### Tasks to perform
1. Name every court case that the court order cites, ahead of the records.
2. In two sentences, summarize the court order that comes before the records.
3. Write a continuation of the court order on JetBlue's motion to seal, picking up after its last sentence and before the records.

United States District Court, M.D. Florida, Orlando Division

July 23, 2019

LYNNE M. GIBSON, Plaintiff,
v.
JETBLUE AIRWAYS CORP., Defendant.

          ORDER

          THOMAS B. SMITH UNITED STATES MAGISTRATE JUDGE

         This employment discrimination case comes before the Court without a hearing on Defendant JetBlue Airways Corporation's Renewed Unopposed Motion to File Materials Under Seal (Doc. 70). Defendant seeks leave of Court to file under seal, for summary judgment purposes, a portion of its People Department Recommendation and Findings concerning the analysis of data to determine why Defendant was losing students during training (Id., ¶ 5). Defendant represents that this information is “highly sensitive proprietary and competitive business information [that] is of little significance to the public” (Id., ¶ 5). Plaintiff does not oppose the motion (Id., at 4).

         “The filing of documents under seal is disfavored by the Court.” Graphic Packaging International, Inc. v. C.W. Zumbiel Co., No. 3:10-cv-891-J-JBT, 2010 WL 6790538, at *1 (M.D. Fla. Oct. 28, 2010). “Once a matter is brought before a court for resolution, it is no longer solely the parties' case, but also the public's case.” Brown v. Advantage Engineering, Inc., 960 F.2d 1013, (11th Cir. 1992). While the parties to a lawsuit “have protectable privacy interests in confidential information disclosed through discovery, ” once the information becomes a judicial record or public document, the public has a common-law right to inspect and copy the information. In re Alexander Grant & Co. Litigation, 820 F.2d 352, 355 (11th Cir. 1987). “The judge is the primary representative of the public interest in the judicial process and is duty-bound therefore to review any request to seal the record (or part of it). He may not rubber stamp a stipulation to seal the record.” Estate of Martin Luther King, Jr., Inc. v. CBS, Inc., No. CIV.1:96-cv-3052-WCO, 184 F.Supp.2d 1353, 1363 (N.D.Ga. Feb. 15, 2002) (quoting Citizens First Nat'l Bank of Princeton v. Cincinnati Ins. Co., 178 F.3d 943, 945 (7th Cir. 1999)). “[I]t is the rights of the public, an absent third party, which are preserved by prohibiting closure of public records, unless unusual circumstances exist.” Wilson v. American Motors Corp., 759 F.2d 1568, 1570 (11th Cir. 1985).

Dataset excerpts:
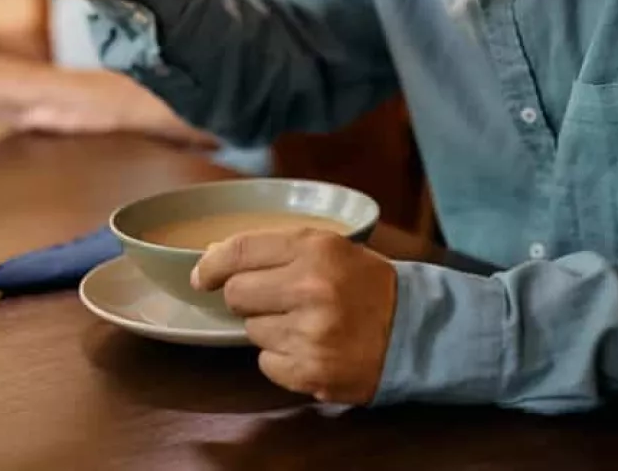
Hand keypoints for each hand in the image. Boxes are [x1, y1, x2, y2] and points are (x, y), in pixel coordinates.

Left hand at [193, 230, 397, 403]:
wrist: (414, 331)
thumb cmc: (366, 285)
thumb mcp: (330, 248)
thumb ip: (275, 248)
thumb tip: (214, 255)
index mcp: (315, 249)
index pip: (239, 251)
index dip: (212, 264)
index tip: (203, 276)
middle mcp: (310, 288)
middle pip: (237, 294)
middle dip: (248, 297)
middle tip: (276, 299)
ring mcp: (309, 333)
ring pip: (251, 330)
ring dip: (269, 328)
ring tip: (305, 323)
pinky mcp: (310, 371)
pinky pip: (265, 363)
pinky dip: (281, 358)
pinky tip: (309, 347)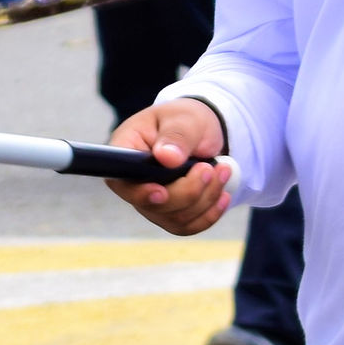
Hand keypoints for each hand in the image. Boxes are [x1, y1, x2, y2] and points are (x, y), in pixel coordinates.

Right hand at [109, 98, 234, 233]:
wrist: (202, 133)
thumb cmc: (186, 121)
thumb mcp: (184, 118)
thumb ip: (176, 136)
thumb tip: (167, 157)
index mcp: (125, 150)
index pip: (120, 179)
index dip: (139, 192)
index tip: (162, 192)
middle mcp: (132, 181)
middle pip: (153, 205)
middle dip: (189, 191)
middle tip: (210, 167)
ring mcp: (150, 202)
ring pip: (175, 218)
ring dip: (205, 198)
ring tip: (223, 171)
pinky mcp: (169, 214)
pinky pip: (188, 226)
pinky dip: (210, 213)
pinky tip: (223, 194)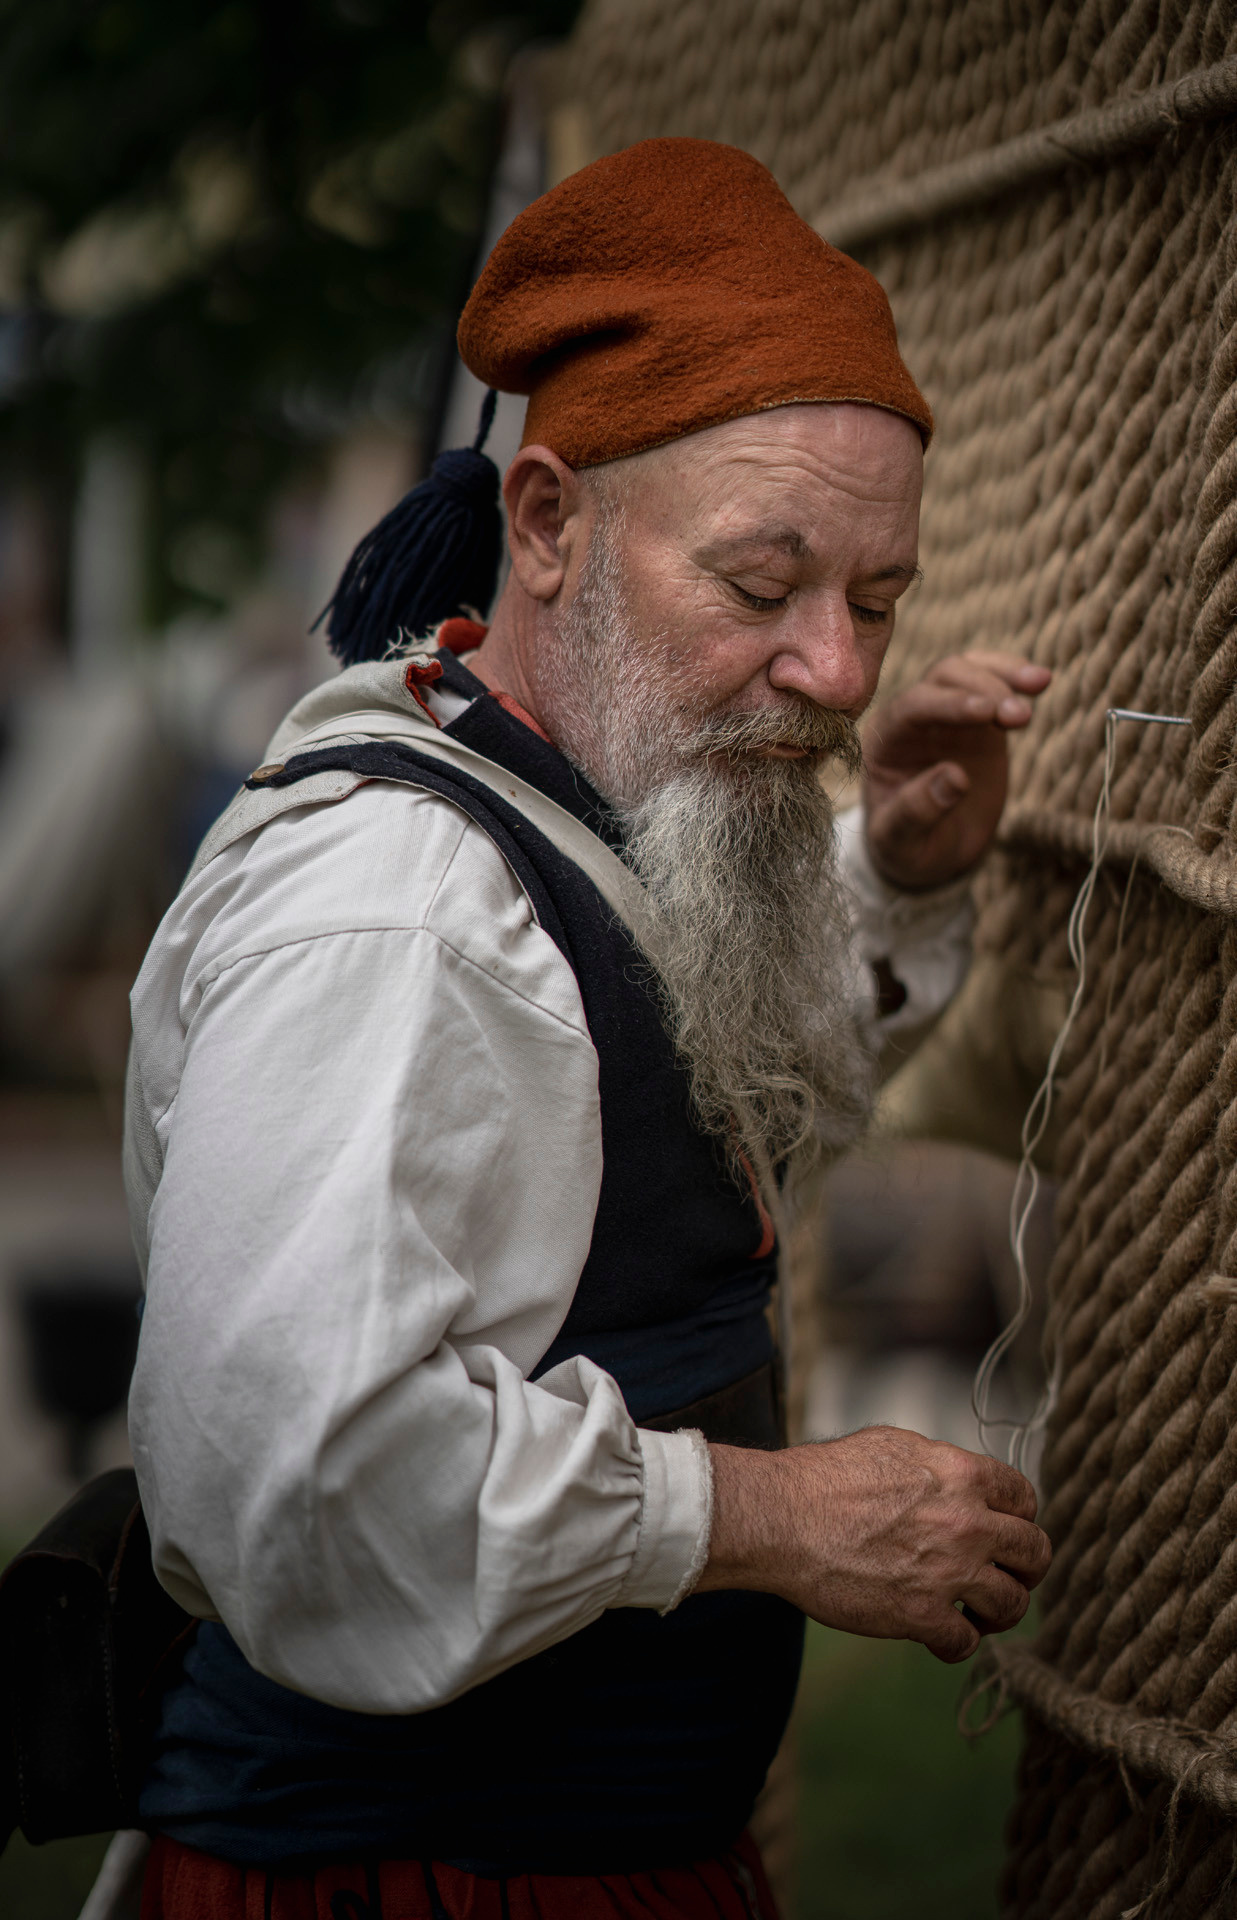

### Results of the tasks
1.
- Graphic Packaging International, Inc. v. C.W. Zumbiel Co.
- Brown v. Advantage Engineering, Inc.
- In re Alexander Grant & Co. Litigation
- Estate of Martin Luther King, Jr., Inc. v. CBS, Inc.
- Citizens First Nat'l Bank of Princeton v. Cincinnati Ins. Co.
- Wilson v. American Motors Corp.

2. In Lynne M. Gibson's employment discrimination case, JetBlue Airways Corporation asks, without opposition from the plaintiff, to file under seal part of its People Department Recommendation and Findings on why it was losing students during training, calling that information highly sensitive proprietary business information of little significance to the public. The court notes that filing under seal is disfavored, that the public has a common-law right to inspect judicial records, and that a judge must review any request to seal rather than rubber-stamp it.

3.
         The public's right of access may be overcome by a showing of “good cause” sufficient for the granting of a protective order pursuant to Fed.R.Civ.P. 26(c) (“The court may, for good cause, issue an order to protect a party or person form annoyance, embarrassment, oppression, or undue burden or expense …”). “'Good cause' is a well established legal phrase. Although difficult to define in absolute terms, it generally signifies a sound basis or legitimate need to take judicial action.” In re Alexander Grant & Co. Litigation, 820 F.2d at 356. Factors the Court may consider in determining the existence of good cause include: “(1) the severity and the likelihood of the perceived harm; (2) the precision with which the order is drawn; (3) the availability of a less onerous alternative; and (4) the duration of the order.” Id. (quoting Kleiner v. First National Bank of Atlanta, 751 F.2d 1193, 1205 (11th Cir. 1985).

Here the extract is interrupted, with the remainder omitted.